» Work order
I'd like the entries repeated exactly, without their pictures.

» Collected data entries
╭──

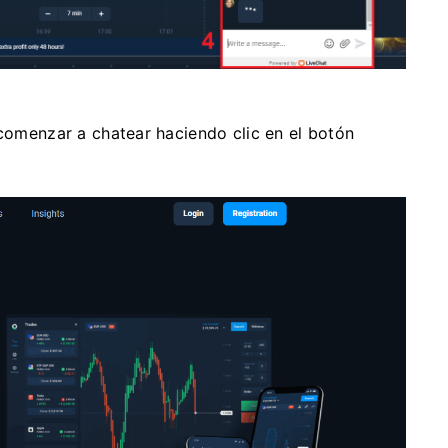
 comenzar a chatear haciendo clic en el botón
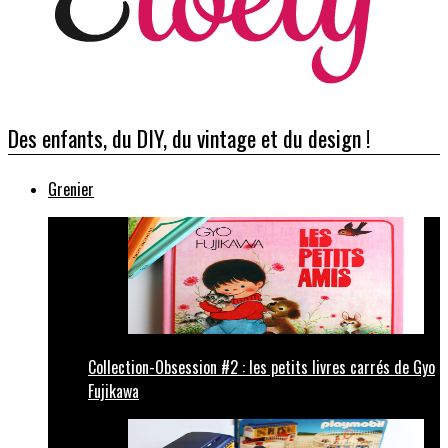
Des enfants, du DIY, du vintage et du design !
Grenier
Collection-Obsession #2 : les petits livres carrés de Gyo
Fujikawa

╰──

» Output of the exercise
 comenzar a chatear haciendo clic en el botón
Des enfants, du DIY, du vintage et du design !
Grenier
Collection-Obsession #2 : les petits livres carrés de Gyo
Fujikawa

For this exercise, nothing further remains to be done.